Syllable Construction
Identify known syllables and provide students with them. Have them build as many words as possible by adding two ending syllables to them (+ped, +ding). For an additional challenge, have them identify the first syllable as a short or long vowel sound in an effort to sort the words. Examples of syllables include:
gli tap sli slip stri
bid ri rip hop ho
Chaining Games
Have students use letters (tiles, magnets, blocks, cards) to create words and then manipulate one sound each time to form a new word. Example: map > tap > top > pop > pod > sod > sad
Option: Teacher can dictate: “Spell map. Now change the /m/ to /t/. What is the new word?”
Hopscotch
Create a hopscotch grid on the ground with chalk and place sounds in each square (vowels, consonants, digraphs, etc). Students will hop on the grid and recite the labeled sounds from the square.
BINGO
Create a BINGO card grid and place syllables, sounds, or morphemes in the grid spaces. The teacher will dictate a concept and if the students have it on their board, they will cover the concepts with a token until someone has BINGO.
Stretch It
Provide the student with a blending board where three sounds are located. Have the student practice continuous blending, and represent the process, by running his finger across the sounds to provide a fluid movement. In order to promote connected phonation, have students select continuant sounds. After some success, the student will then have the ability to transfer the skill to syllables with stop consonants. This activity is helpful for students who isolate sounds well but struggle to achieve blending fluency.
Who Lives Here?
Make paper or cardboard houses. Have students take turns reading provided words and sorting them into the correctly labeled house. Teaching word phonograms or families can help enhance blending fluency. Reducing memory load and promoting the child’s ability to store sight words in memory enhances repetitive practice with units of orthography (-oll, -ick, -ast, etc.).
Mirror, Mirror
Have students use a mirror while instructors lead the dictation of various sounds. This allows the student to practice articulating the phonemes while observing tongue placement and what the throat feels like while doing so. This activity helps the child eliminate the ‘schwa’ from their sound pronunciation, prevents confusion for consonant pairs like /b/-/p/, /v/-/f/, and /j/-chj/, establishing speech for spelling.
See, Circle, Read
Provide students with list of words or a variety of word strips. Students will break down the words with a see, circle, read strategy. When the student is learning to decode with affixes, this activity is helpful for identifying those prefixes and suffixes. After students circle the parts, be sure to have them read all words for fluency, and weave questions to assess knowledge (“What is the suffix in repacking?”).

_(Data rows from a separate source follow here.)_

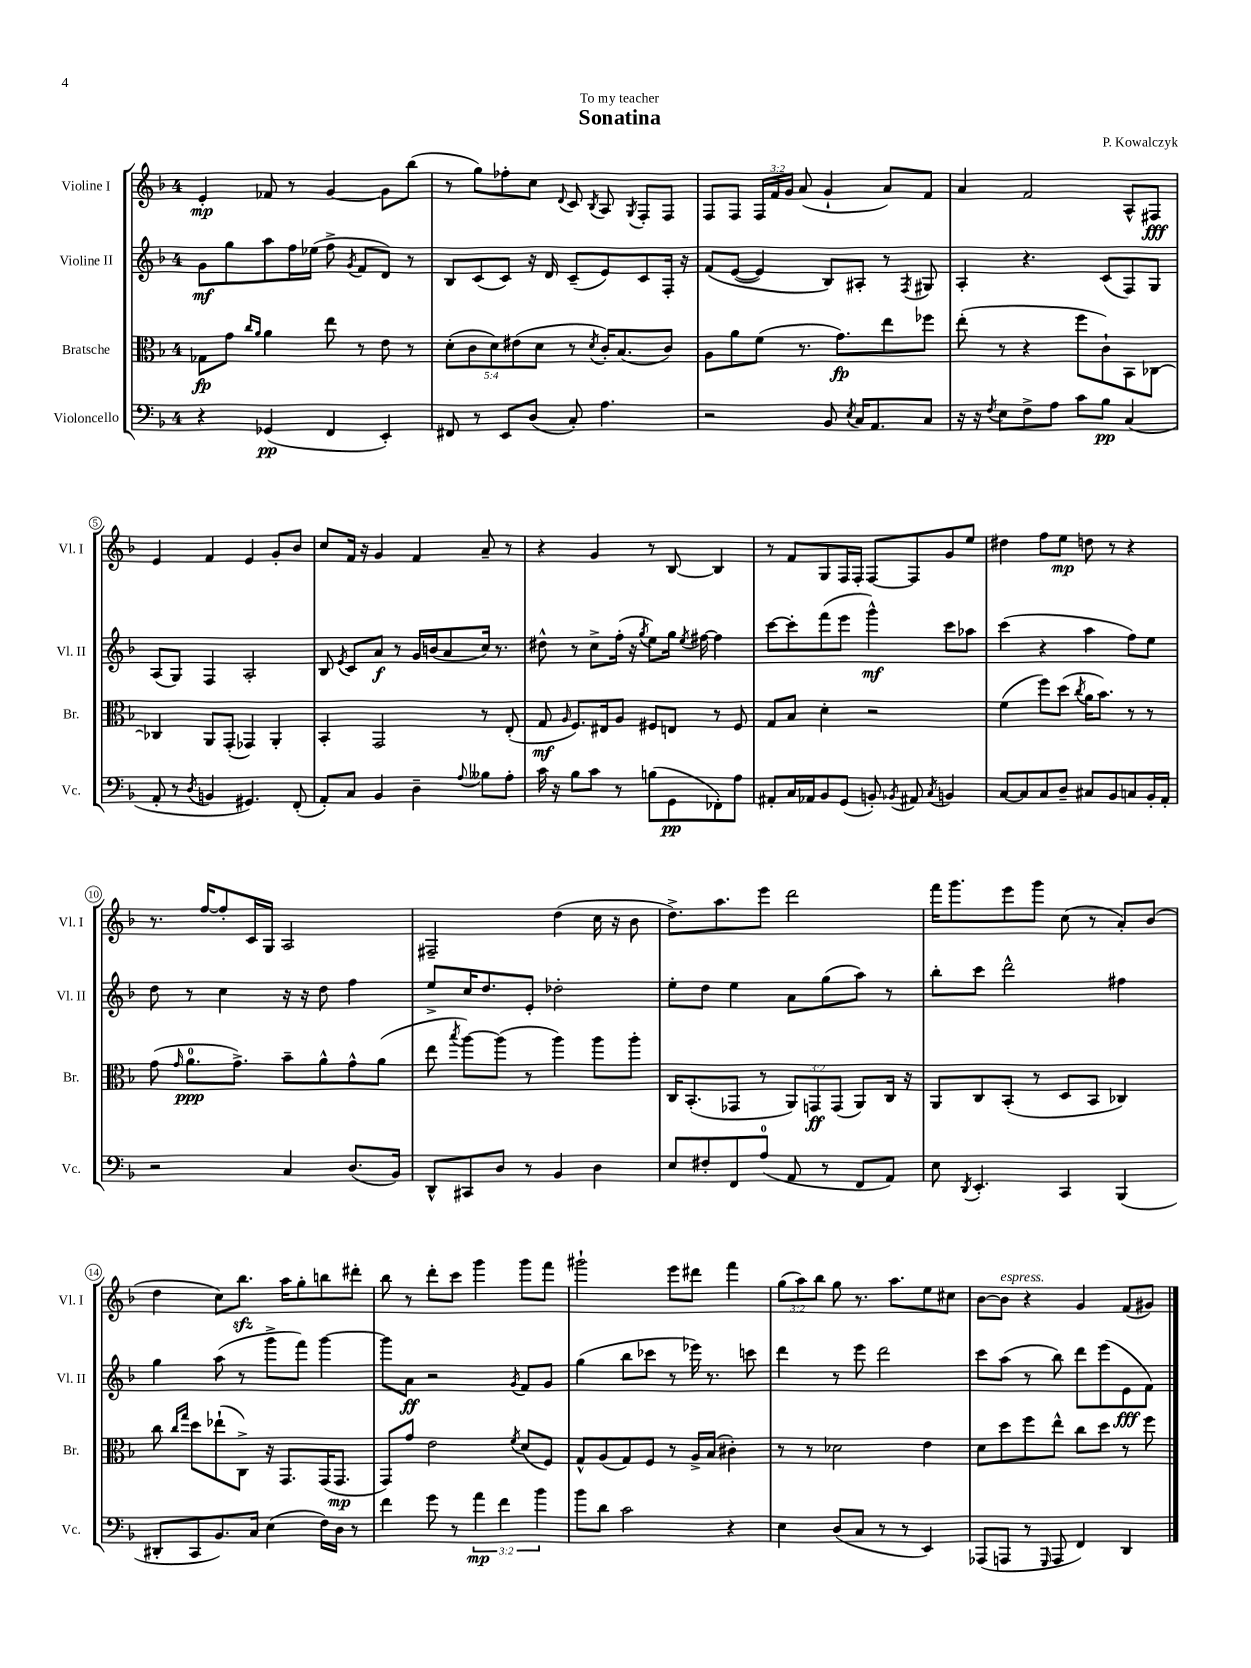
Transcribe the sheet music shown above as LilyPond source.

\header { title = "Sonatina" composer = "P. Kowalczyk" dedication = "To my teacher" }
<<
\new StaffGroup <<
\new Staff = "s0" \with { instrumentName = "Violine I" shortInstrumentName = "Vl. I" } {
    \clef treble \key f \major \once \override Staff.TimeSignature.style = #'single-digit \time 4/4 \override Staff.TupletNumber.text = #tuplet-number::calc-fraction-text
    \autoBeamOff e'4-.\mp fes'8 r8 g'4~ g'8[ bes''8]( |
    r8 g''8[) fes''8-. c''8] \appoggiatura { d'8 } c'8 \acciaccatura { bes8 } a8 \acciaccatura { g8 } f8[-. f8] |
    f8[ f8] \tuplet 3/2 { f16[ f'16 g'16] } a'8( g'4-! a'8[) f'8] |
    a'4 f'2 a8[-^ fis8]\fff |
    e'4 f'4 e'4 g'8[-. bes'8] |
    c''8[ f'16] r16 g'4 f'4 a'8-- r8 |
    r4 g'4 r8 bes8~ bes4 |
    r8 f'8[ g8 f16 f16]-. f8[~ f8 g'8 e''8] |
    dis''4 f''8[ e''8]\mp d''8 r8 r4 |
    r8. f''16[~ f''8-. c'16 g16] a2 |
    fis2-- d''4( c''16 r16 bes'8 |
    d''8.[->) a''8. e'''8] d'''2 |
    f'''16[ g'''8. e'''8 g'''8] c''8( r8 a'8[-.) bes'8]( |
    d''4 c''8[) bes''8.]\sfz a''16[ g''8-. b''8 dis'''8]-. |
    bes''8 r8 d'''8[-. c'''8] g'''4 g'''8[ f'''8] |
    gis'''2-! e'''8[ dis'''8] f'''4 |
    \tuplet 3/2 { g''8[( a''8) bes''8] } g''8 r8. a''8.[ e''8 cis''8] |
    bes'8[~ bes'8]^\markup { \italic "espress." } r4 g'4 f'8[( gis'8]) \bar "|." |
}
\new Staff = "s1" \with { instrumentName = "Violine II" shortInstrumentName = "Vl. II" } {
    \clef treble \key f \major \once \override Staff.TimeSignature.style = #'single-digit \time 4/4
    \autoBeamOff g'8[\mf g''8 a''8 f''16 ees''16]( f''8-> \acciaccatura { g'8 } f'8[ d'8]) r8 |
    bes8[ c'8( c'8]) r16 d'16 c'8[--( e'8) c'8 f16]-. r16 |
    f'8[\( e'8]~( e'4) bes8[\) ais8]-. r8 \acciaccatura { f8 } gis8 |
    a4-. r4. c'8[( f8) g8] |
    a8[( g8]) f4 a2-. |
    bes8 \acciaccatura { e'8 } c'8[ a'8]\f r8 g'16[ b'16( a'8 c''16]) r8. |
    dis''8-^ r8 c''8[-> f''16]-.( r16 \acciaccatura { g''8 } e''8[) g''16] \acciaccatura { e''8 } fis''16~ fis''4 |
    c'''8[~ c'''8-. f'''8( e'''8] g'''4-^\mf) c'''8[ aes''8] |
    c'''4( r4 a''4 f''8[) e''8] |
    d''8 r8 c''4 r16 r16 d''8 f''4 |
    e''8[-> c''16 d''8. e'8]-. des''2-. |
    e''8[-. d''8] e''4 a'8[ g''8( a''8]) r8 |
    bes''8[-. c'''8] d'''2-^ fis''4 |
    g''4 a''8( r8 g'''8[-> f'''8]) g'''4~ |
    g'''8[ a'8]\ff r2 \acciaccatura { g'8 } f'8[ g'8] |
    g''4( bes''8[ ces'''8] r8 ees'''16) r8. c'''8 |
    d'''4 r8 e'''8 d'''2 |
    c'''8[ a''8]( r8 bes''8) d'''8[ e'''8( e'8\fff f'8]) \bar "|." |
}
\new Staff = "s2" \with { instrumentName = "Bratsche" shortInstrumentName = "Br." } {
    \clef alto \key f \major \once \override Staff.TimeSignature.style = #'single-digit \time 4/4 \override Staff.TupletNumber.text = #tuplet-number::calc-fraction-text
    \autoBeamOff ges8[\fp g'8] \grace { c''16[ a'16] } a'4 e''8 r8 e'8 r8 |
    \tuplet 5/4 { d'8[-.( c'8 d'8) eis'8( d'8] } r8 \acciaccatura { d'8 } c'16[-.) bes8.( c'8]) |
    a8[ a'8 f'8]( r8. g'8.[\fp) e''8 fes''8] |
    e''8-.( r8 r4 f''8[ c'8-!) bes,8 ces8]~ |
    ces4 a,8[ g,8]-.( ges,4) a,4-. |
    bes,4-. g,2 r8 e8-.( |
    g8\mf \grace { a16 } f8.[) eis16 a8] fis8[ e8] r8 fis8 |
    g8[ bes8] d'4-. r2 |
    f'4( f''8[) d''8]( \acciaccatura { c''8 } a'16[ bes'8.]) r8 r8 |
    g'8( \grace { g'16 } a'8.[-0\ppp g'8.]->) bes'8[-- a'8-^ g'8-^ a'8]( |
    e''8 \acciaccatura { bes''8 } a''8[~) a''8]( r8 a''4) a''8[ a''8]-. |
    c16[ bes,8.-.( ges,8] r8 \tuplet 3/2 { a,8[) g,8\ff g,8]( } a,8[) c16] r16 |
    a,8[ c8 bes,8]-.( r8 d8[ bes,8] ces4) |
    c''8 \grace { c''16[ g''16] } d''8[ ees''8-!( c8]->) r16 g,8.[ g,16( g,8.]\mp |
    g,8[) g'8] e'2 \acciaccatura { f'8 } d'8[( f8]) |
    g8[-^ a8( g8) f8] r8 a16[-> bes16]( cis'4-.) |
    r8 r8 des'2 e'4 |
    d'8[ d''8 f''8 e''8]-^ c''8[ d''8] r8 f''8 \bar "|." |
}
\new Staff = "s3" \with { instrumentName = "Violoncello" shortInstrumentName = "Vc." } {
    \clef bass \key f \major \once \override Staff.TimeSignature.style = #'single-digit \time 4/4 \override Staff.TupletNumber.text = #tuplet-number::calc-fraction-text
    \autoBeamOff r4 ges,4\pp( f,4 e,4-.) |
    fis,8 r8 e,8[ d8]( c8-.) a4. |
    r2 bes,8 \acciaccatura { e8 } c16[ a,8. c8] |
    r16 r16 \acciaccatura { f8 } e8[ f8-> a8] c'8[ bes8]\pp c4( |
    a,8-. r8 \acciaccatura { d8 } b,4 gis,4.) f,8-.( |
    a,8[-.) c8] bes,4 d4-- \appoggiatura { a8 } beses8[ a8]-. |
    c'16 r16 bes8[ c'8] r8 b8[( g,8\pp fes,8-.) a8] |
    ais,8[-. c16 aes,16 bes,8 g,8]( b,8-.) \acciaccatura { bes,8 } ais,8 \acciaccatura { c8 } b,4 |
    c8[~ c8 c8 d8]-- cis8[ bes,8 c8 bes,16-. a,16]-. |
    r2 c4 d8.[( bes,16]) |
    d,8[-^ cis,8 d8] r8 bes,4 d4 |
    e8[ fis8-. f,8 a8]-0( a,8 r8 f,8[ a,8]) |
    e8 \acciaccatura { d,8 } e,4.-. c,4 bes,,4( |
    dis,8[-. c,8 bes,8.) c16] e4( f16[) d16] r8 |
    f'4 g'8 r8 \tuplet 3/2 { a'4\mp f'4 bes'4 } |
    bes'8[ d'8] c'2 r4 |
    e4 d8[( c8] r8 r8 e,4) |
    aes,,8[( a,,8] r8 \grace { g,,16 } a,,8 f,4) d,4 \bar "|." |
}
>>
>>
\layout { \context { \Score \override BarNumber.stencil = #(make-stencil-circler 0.1 0.3 ly:text-interface::print) } }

Break It Down, Build It Up
Knowledge of the extensive application and practice and sound-symbol associations contribute to overall fluency in word recognition, allowing the child to read more accurately and efficiently. Be sure to make learning fun and engaging-competence builds confidence. Children are more likely to read when they have the tools necessary to read. It is our responsibility as teachers to guide the skill, opportunity, and knowledge to make reading possible for all.